4 I can always be late. If I have to go somewhere or be somewhere I use the three kid card. "I am sorry I have three kids and it was hard getting them all ready". I always get the sympathy look which inside I am sure they are saying why the hell did I have three.  I used to care about the sympathy card but if you have read number 3 you know I don't care. I use it to my advantage. 

5 Recently we lost my sweet puffball, our cat who was 17 years old. Some may say, use sometime to grieve but no I couldn't if I even thought about the loss of puffball I would have needed to be hospitalized so instead I got a dog. Friends and coworkers say I am crazy. My husband thinks I am crazy. I am, I agree but I wanted to bring happiness into my kids eyes again so I added more work for myself and it was worth it. 

6 Boob job. Yes after nursing three kids I have been left with nothing that only a  Victoria secret bra can only revive. I would have never thought of surgery back in the day but I never thought my breast will be what they are today. So I said to Fabio a lift would be greatly appreciated. No objections on his part. 

7 we will get there when we get there. Yes, back in the day Fabio and I would rush everywhere. We would be the first ones there and would be all stressed out. Now, we get there when we get there. Yes we try to be on time but we also don't get stressed. Wherever we go, when they see us walk in with our entourage they know why we are late. 

8 I am a hero. I get looks and comments when I walk in with my 7, 4 and 6 month old. They look at me like I have gone to war. They give me extra time to fill out the  paper work, they bumped me up on the line before my kids go crazy and disturb their beautiful ambiance. They change the channel to cartoons so my kids are quiet too. I get special treatment and I get told I am super woman. They say, wow you work full time, have three kids and are a wife, you are amazing.

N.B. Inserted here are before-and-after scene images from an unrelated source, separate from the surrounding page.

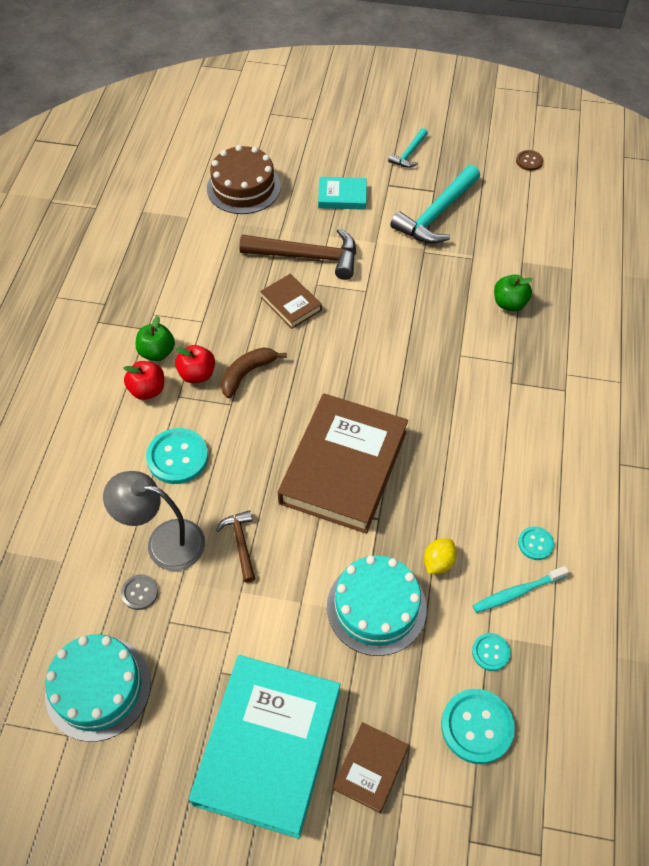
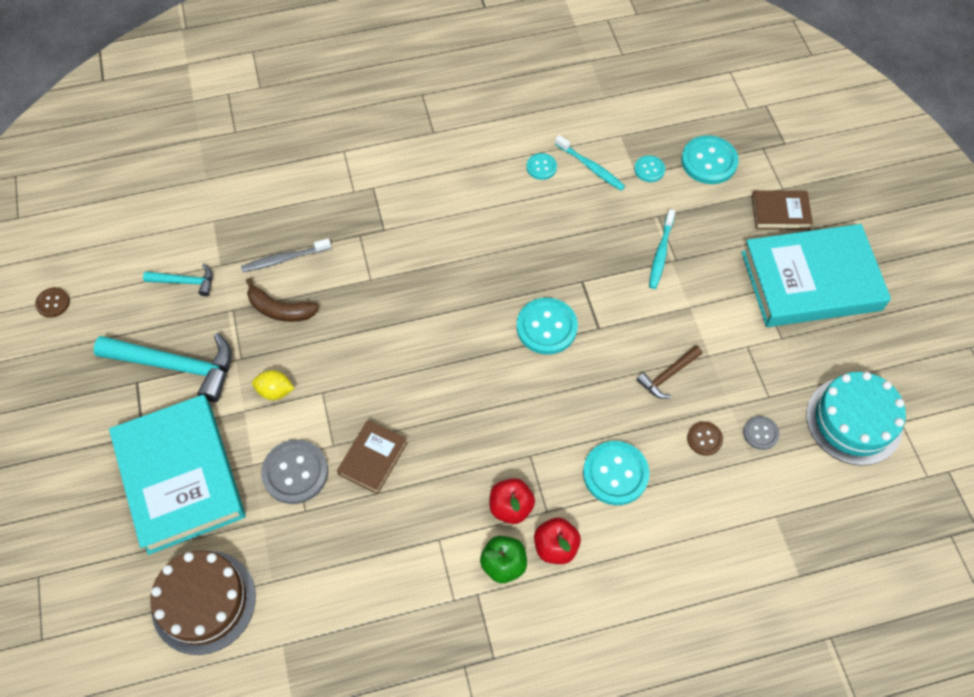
camera: 115 degrees left, 5 degrees up
(164, 542) = (704, 439): grey lamp -> brown button
(247, 374) = (486, 458): brown banana -> brown banana (280, 309)
(307, 256) = (295, 472): brown hammer -> grey button
(342, 196) = (180, 477): turquoise book -> turquoise book, size x2.14
(343, 467) = (546, 327): brown book -> turquoise button
(376, 607) = (661, 253): turquoise cake -> turquoise toothbrush
(409, 154) = (77, 432): turquoise hammer -> turquoise hammer (185, 282)
(438, 562) = (596, 225): yellow lemon -> yellow lemon (275, 391)
(509, 303) = (284, 259): green apple -> grey toothbrush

Some may get insulted but like I said in number 3....who cares. 

9  My house is a mess and I don't apologize. Listen I work full time, I have three kids, a dog, a cat and a bird who is going to outlive us and Lucas and his family will have to take care of her. I also cook home cook meals every day but Fridays because it's pizza night. Yes we eat at 7 pm but I cook. I do have a cleaning lady but she only comes once a month which reminds me I have to have her come twice a month. The house still gets dirty and toys and clothes are all over the place. But I don't care because I try to do my best and I also don't invite anyone over. 

10. Finally, Fabio and I get along better. Yes we have our arguments and our fights but we are better. Maybe because we know we are stuck for life. Who else would understand our life better than us and we know that we couldn't do this crazy life alone and  it wouldn't be fun without each other. After all, we created this life. 

 Since 12/22/13 I have three children, lost a cat and gained a dog. My life is chaotic but it sure is entertaining. Yes I am crazy but I wasn't living until....... now.